On Wednesday Richardson invited me to a tasting of the menu—most of it anyway. At roughly 15 items, not including a rotation of soups and sides, it’s compact and smartly focused. Tasting even half that, though, was a gut buster.
Prices for main course sandwiches range from $6 to $11 and include burgers, smoked steak, slow-staged-and-seared salmon, fried fish, chicken, even a veggie Reuben.
The turkey sandwich doesn’t contain the de rigueur pile of dry of paper thin slices, rather it gets a pair of fork-tender slabs of juicy breast meat topped with apple chutney. The fish sandwich gets a crispy coating from a blend of corn meal and ground corn flakes and a dill-caper tartar sauce. Burgers are made from an exceptionally flavorful 70-30 blend of ground beef from Indian Creek, “slow staged” in a Winston CVap cooker, then seared to order. (Don’t want beef? There’s a savory seared beet sandwich on the menu.)
“Pink or not pink, that’s how we’re cooking our burgers,” Richardson said. “Either way, they’re juicy because of the CVap.”

Easily the best surprise of what we tasted was the Not Dog, a slow cooked carrot served in a poppy seed roll below a colorful mound of Chicago-style relish, made scratch in-house.
“Good, isn’t it?” Richardson said, grinning. It wasn’t just good, it was great. “It’s filling, it’s really flavorful. I could eat three of those.”
Its more traditional counterpart, the Dixon Avenue beef hotdog was also exceptional, smoky and served with a cucumber relish.
Wings are large, dry-rubbed, smoked and then grilled to order. Also great. If guests want sauce, they’ll get a half-dozen choices ranging from Alabama white to smoked apple-vinegar to a highly granular Memphis style.
I have to admit that the Powerhouse Salad looked a bit overpowering in terms of its heap of greens, dried corn, cranberries and cotija cheese. But once tossed with a ruby red French dressing, it morphed into a pile of real deliciousness I’d order without a New Year’s resolution.

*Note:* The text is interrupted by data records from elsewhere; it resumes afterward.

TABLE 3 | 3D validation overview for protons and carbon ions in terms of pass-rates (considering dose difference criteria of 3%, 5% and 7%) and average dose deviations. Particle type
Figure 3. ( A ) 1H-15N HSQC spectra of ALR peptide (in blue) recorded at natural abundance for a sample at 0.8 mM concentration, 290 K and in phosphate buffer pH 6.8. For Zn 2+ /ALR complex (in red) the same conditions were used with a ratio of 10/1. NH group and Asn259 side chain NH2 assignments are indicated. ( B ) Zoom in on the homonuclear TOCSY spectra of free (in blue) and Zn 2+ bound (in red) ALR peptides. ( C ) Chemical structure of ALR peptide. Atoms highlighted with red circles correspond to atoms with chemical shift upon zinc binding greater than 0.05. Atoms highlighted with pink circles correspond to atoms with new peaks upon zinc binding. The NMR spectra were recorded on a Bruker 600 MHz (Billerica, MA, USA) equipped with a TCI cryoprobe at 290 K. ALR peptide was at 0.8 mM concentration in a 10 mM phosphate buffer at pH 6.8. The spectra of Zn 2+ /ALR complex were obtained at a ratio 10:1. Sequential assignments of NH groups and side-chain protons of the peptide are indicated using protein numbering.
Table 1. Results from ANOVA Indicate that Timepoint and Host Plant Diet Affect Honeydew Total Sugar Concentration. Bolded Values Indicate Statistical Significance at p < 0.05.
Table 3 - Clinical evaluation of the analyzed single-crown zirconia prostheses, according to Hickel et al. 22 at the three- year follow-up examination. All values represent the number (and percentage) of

But the menu is only half the change. Kerley has turned the front of the house into a sports bar-game room by adding tabletop shuffleboard and a pair of arcade games that hold programs for hundreds of 1980s favorites like Pac-Man, Donkey Kong, Frogger, etc.

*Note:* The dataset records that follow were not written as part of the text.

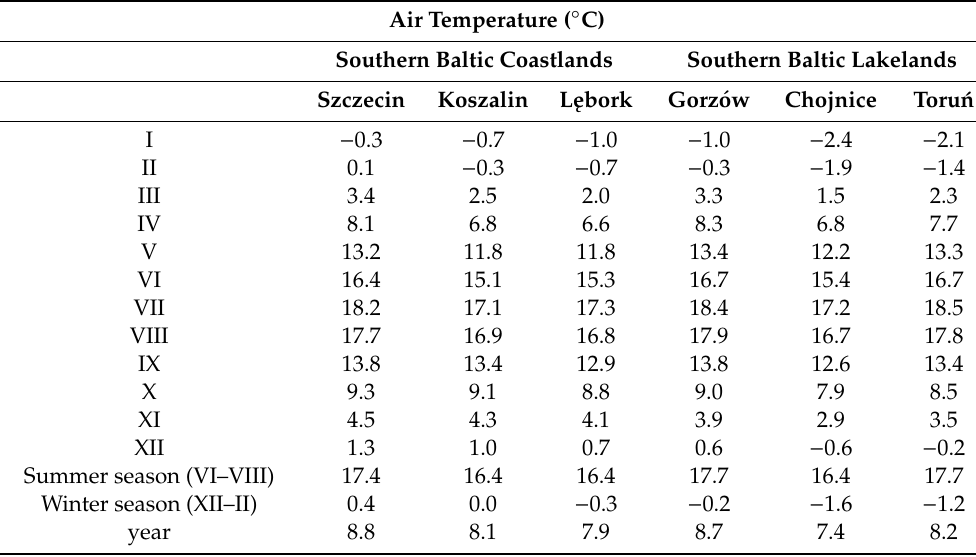
Table 2. Average monthly, semi-annual and annual values of air temperatures ( ◦ C) in the studied stations, 1952–2018 (calculated based on data obtained from the Polish Institute of Meteorology and Water Management—National Research Institute [43]).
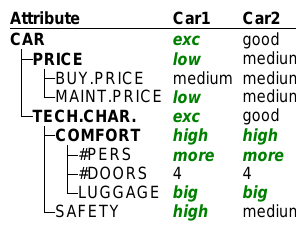
Figure 4. Example evaluation of two cars.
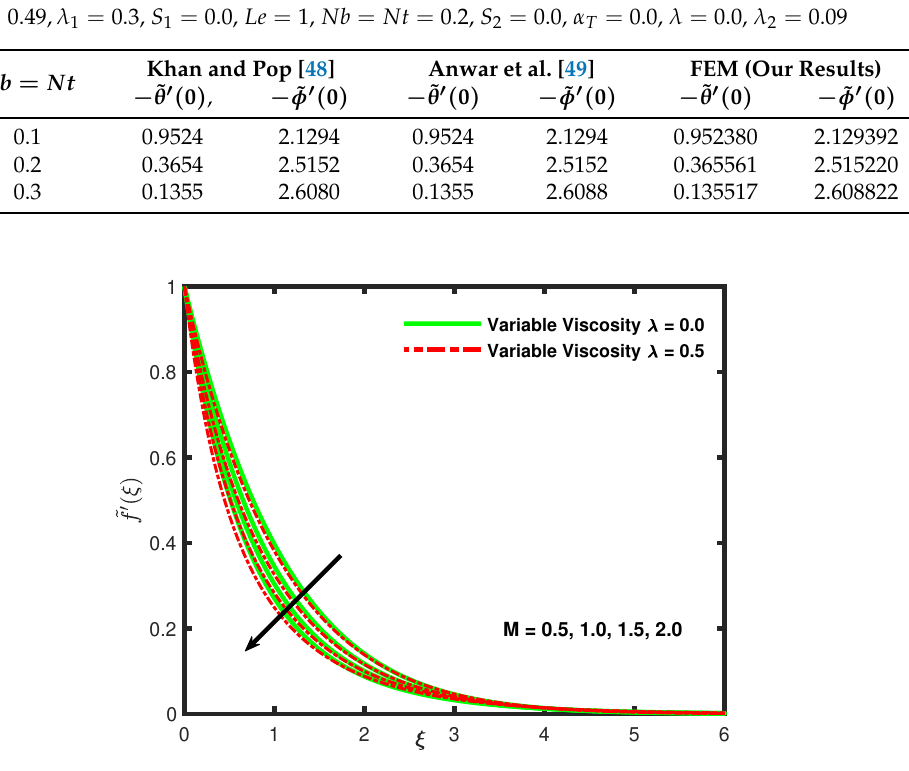
Table 5. Comparison of − ˜ θ (cid:48) ( 0 ) , and − ˜ φ (cid:48) ( 0 ) for different values of Nb and Nt when Pr = 1,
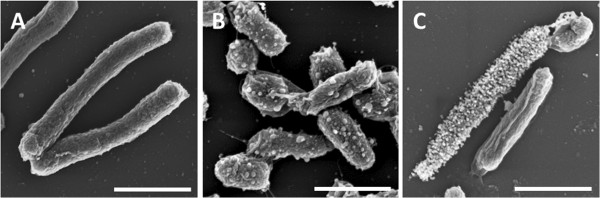
Time resolved mineralization of calcium carbonate in medium with and without Zn2+. The initial stages of the mineral formation show no differences between the cultures in media with and without Zn2+ and various Ca-acetate concentrations. A) After 24 h bacteria show no sign of accumulation of inorganic particles on the cell surface. B) and C) In the further course of the cultivation (7 days), bacteria accumulate globular inorganic particles in different amounts on the cell surface. Bars represent 1 μm.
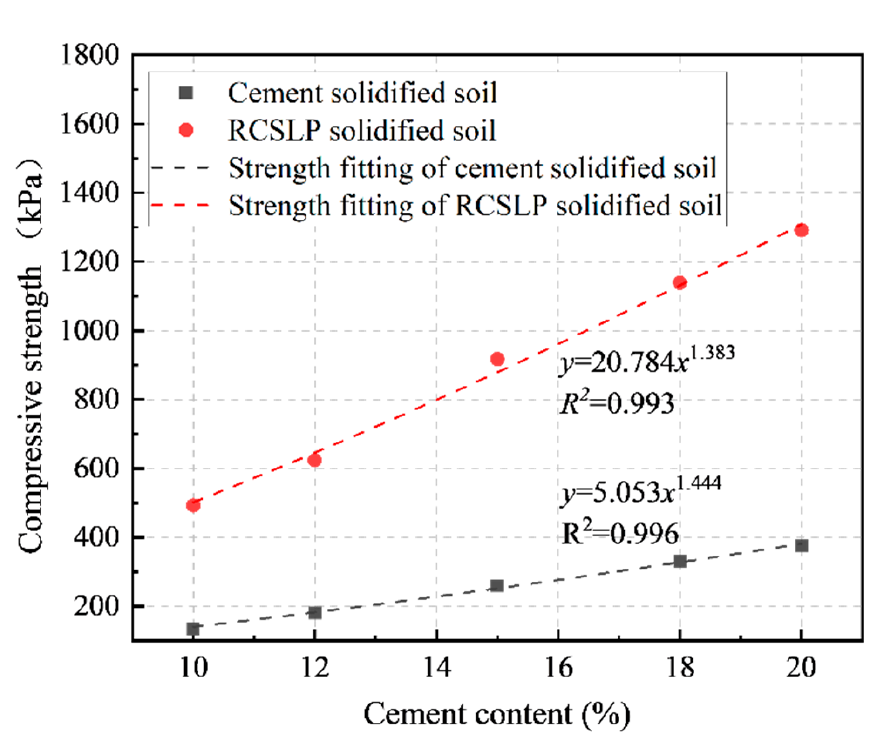
Figure 6. Compressive strength variation of solidified soil with cement content. The relationship between the compressive strength of RCSLP solidified soil R 2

“We want to have some games tournaments after we get things going,” Kerley said. “I think people will get into it.”
Pointing toward four wide screen TVs hanging over the bar, Kerley allowed that “you can see the direction we’re going with this. … We want people to come and watch games and stay awhile.”
Though service will be fast casual at lunch and dinner, Sunday through Thursday, bar customers can always get full service. On Friday and Saturday nights, all tables get full-service.

Kerley said the bar will have six cocktails and a handful of wines on tap for quick pouring. The 50 craft beers on draft will be reduced to about a fifth of that number, while the rest of the lineup will include 20 domestics and 20 imports. Pitchers will be on offer, and beer bucket and cocktail specials will be standards during games.
“There will be a lot of beers people will recognize and be comfortable with,” he said. “Craft beer’s expensive, so it allows us to keep costs down with what we’re going to now.”
Kerley said if there was one area the original concept missed the mark, it was design and décor. The Germantown Crafthouse was a real looker of a space, but arguably too much so for locals. He said that too often, customers came in dressed very casually, looked around and felt out of place in such modern surroundings.
“And that was never our intention, but you could see the looks on their faces,” he said. “We want everybody to feel that they can come as they are.”
Prior to Monday’s opening, residents in the Germantown-Schnitzelburg neighborhood are invited to a free preview event on Saturday from 5-8 p.m.
Operating hours aren’t official yet, but just plan for regular lunch and dinner hours every day.
“We really think we can do a really good lunch business here,” Kerley said. Nearby are Check’s Café and The Post, which he said both do well at lunch. “We’re right by Audubon Hospital, we’re close to downtown, and prices will be good for it.”